Go through the lines below. Copy those with "platform".

---------------

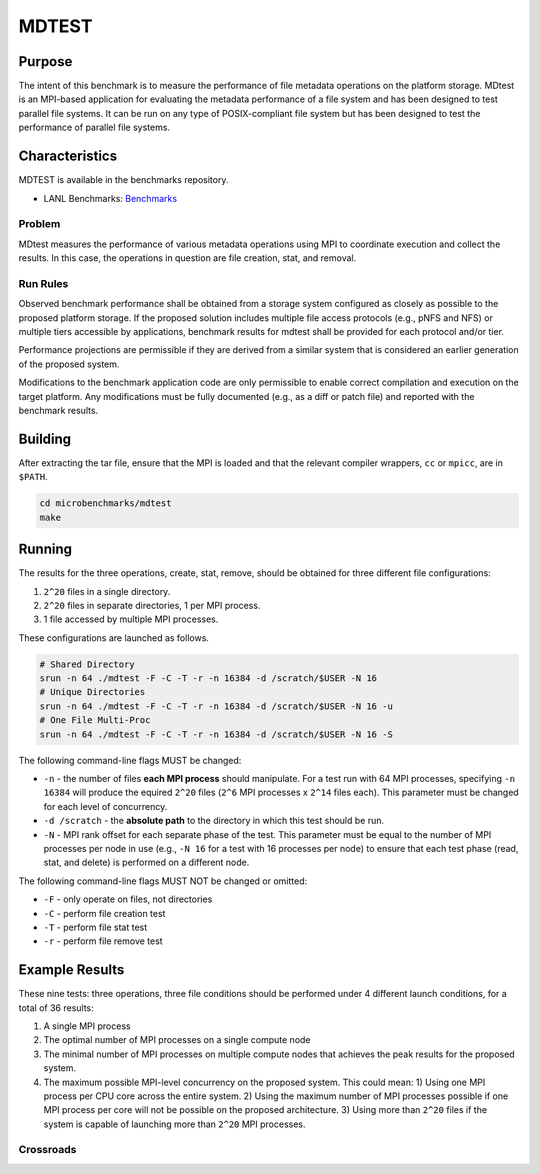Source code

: ******
MDTEST
******

Purpose
=======

The intent of this benchmark is to measure the performance of file metadata operations on the platform storage.
MDtest is an MPI-based application for evaluating the metadata performance of a file system and has been designed to test parallel file systems.
It can be run on any type of POSIX-compliant file system but has been designed to test the performance of parallel file systems.

Characteristics
===============

MDTEST is available in the benchmarks repository.

* LANL Benchmarks: `Benchmarks <https://github.com/lanl/benchmarks/tree/main/microbenchmarks/mdtest>`_ 

.. LANL Crossroads Site: `MDTEST <https://www.lanl.gov/projects/crossroads/_assets/docs/micro/mdtest-1.8.4-xroads_v1.0.0.tgz>`_

Problem
-------

MDtest measures the performance of various metadata operations using MPI to coordinate execution and collect the results.
In this case, the operations in question are file creation, stat, and removal.

Run Rules
---------

Observed benchmark performance shall be obtained from a storage system configured as closely as possible to the proposed platform storage. 
If the proposed solution includes multiple file access protocols (e.g., pNFS and NFS) or multiple tiers accessible by applications, benchmark results for mdtest shall be provided for each protocol and/or tier.

Performance projections are permissible if they are derived from a similar system that is considered an earlier generation of the proposed system.

Modifications to the benchmark application code are only permissible to enable correct compilation and execution on the target platform. 
Any modifications must be fully documented (e.g., as a diff or patch file) and reported with the benchmark results.

Building
========

After extracting the tar file, ensure that the MPI is loaded and that the relevant compiler wrappers, ``cc`` or ``mpicc``, are in ``$PATH``.

.. code-block:: bash

    cd microbenchmarks/mdtest
    make

Running
=======

The results for the three operations, create, stat, remove, should be obtained for three different file configurations:

1) ``2^20`` files in a single directory.
2) ``2^20`` files in separate directories, 1 per MPI process.
3) 1 file accessed by multiple MPI processes.

These configurations are launched as follows.

.. code-block:: bash

    # Shared Directory
    srun -n 64 ./mdtest -F -C -T -r -n 16384 -d /scratch/$USER -N 16
    # Unique Directories
    srun -n 64 ./mdtest -F -C -T -r -n 16384 -d /scratch/$USER -N 16 -u
    # One File Multi-Proc
    srun -n 64 ./mdtest -F -C -T -r -n 16384 -d /scratch/$USER -N 16 -S

The following command-line flags MUST be changed:

* ``-n`` - the number of files **each MPI process** should manipulate.  For a test run with 64 MPI processes, specifying ``-n 16384`` will produce the equired ``2^20`` files (``2^6`` MPI processes x ``2^14`` files each).  This parameter must be changed for each level of concurrency.
* ``-d /scratch`` - the **absolute path** to the directory in which this test should be run. 
* ``-N`` - MPI rank offset for each separate phase of the test.  This parameter must be equal to the number of MPI processes per node in use (e.g., ``-N 16`` for a test with 16 processes per node) to ensure that each test phase (read, stat, and delete) is performed on a different node.

The following command-line flags MUST NOT be changed or omitted:

* ``-F`` - only operate on files, not directories
* ``-C`` - perform file creation test
* ``-T`` - perform file stat test
* ``-r`` - perform file remove test

Example Results
===============

These nine tests: three operations, three file conditions should be performed under 4 different launch conditions, for a total of 36 results:

1) A single MPI process
2) The optimal number of MPI processes on a single compute node
3) The minimal number of MPI processes on multiple compute nodes that achieves the peak results for the proposed system.
4) The maximum possible MPI-level concurrency on the proposed system. This could mean:
   1) Using one MPI process per CPU core across the entire system.
   2) Using the maximum number of MPI processes possible if one MPI process per core will not be possible on the proposed architecture.
   3) Using more than ``2^20`` files if the system is capable of launching more than ``2^20`` MPI processes.

Crossroads
----------

.. csv-table:: MDTEST Microbenchmark Crossroads (MB/s)
   :file: ats3_mdtest.csv
   :align: left
   :widths: 10, 10, 10, 10, 10
   :header-rows: 1
   :stub-columns: 2

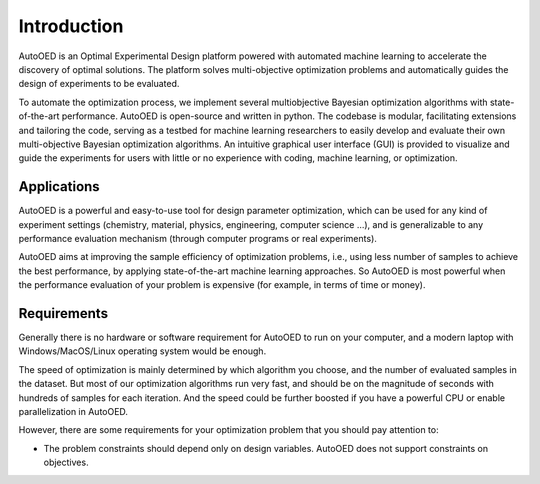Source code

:------------
Introduction
------------

AutoOED is an Optimal Experimental Design platform powered with automated
machine learning to accelerate the discovery of optimal solutions. The platform solves
multi-objective optimization problems and automatically guides the design of experiments
to be evaluated. 

To automate the optimization process, we implement several multiobjective Bayesian optimization algorithms with state-of-the-art performance.
AutoOED is open-source and written in python. The codebase is modular, facilitating extensions and
tailoring the code, serving as a testbed for machine learning researchers to easily develop
and evaluate their own multi-objective Bayesian optimization algorithms. An intuitive
graphical user interface (GUI) is provided to visualize and guide the experiments for users
with little or no experience with coding, machine learning, or optimization.


Applications
''''''''''''

AutoOED is a powerful and easy-to-use tool for design parameter optimization, 
which can be used for any kind of experiment settings (chemistry, material, physics, engineering, computer science ...), 
and is generalizable to any performance evaluation mechanism (through computer programs or real experiments).

AutoOED aims at improving the sample efficiency of optimization problems, i.e., using less number of samples to achieve the best performance, 
by applying state-of-the-art machine learning approaches. 
So AutoOED is most powerful when the performance evaluation of your problem is expensive (for example, in terms of time or money).


Requirements
''''''''''''

Generally there is no hardware or software requirement for AutoOED to run on your computer, and a modern laptop with Windows/MacOS/Linux operating system would be enough.

The speed of optimization is mainly determined by which algorithm you choose, and the number of evaluated samples in the dataset. 
But most of our optimization algorithms run very fast, and should be on the magnitude of seconds with hundreds of samples for each iteration.
And the speed could be further boosted if you have a powerful CPU or enable parallelization in AutoOED.

However, there are some requirements for your optimization problem that you should pay attention to:

- The problem constraints should depend only on design variables. AutoOED does not support constraints on objectives.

---------------

*Solution:*
The intent of this benchmark is to measure the performance of file metadata operations on the platform storage.
Observed benchmark performance shall be obtained from a storage system configured as closely as possible to the proposed platform storage. 
Modifications to the benchmark application code are only permissible to enable correct compilation and execution on the target platform. 
AutoOED is an Optimal Experimental Design platform powered with automated
machine learning to accelerate the discovery of optimal solutions. The platform solves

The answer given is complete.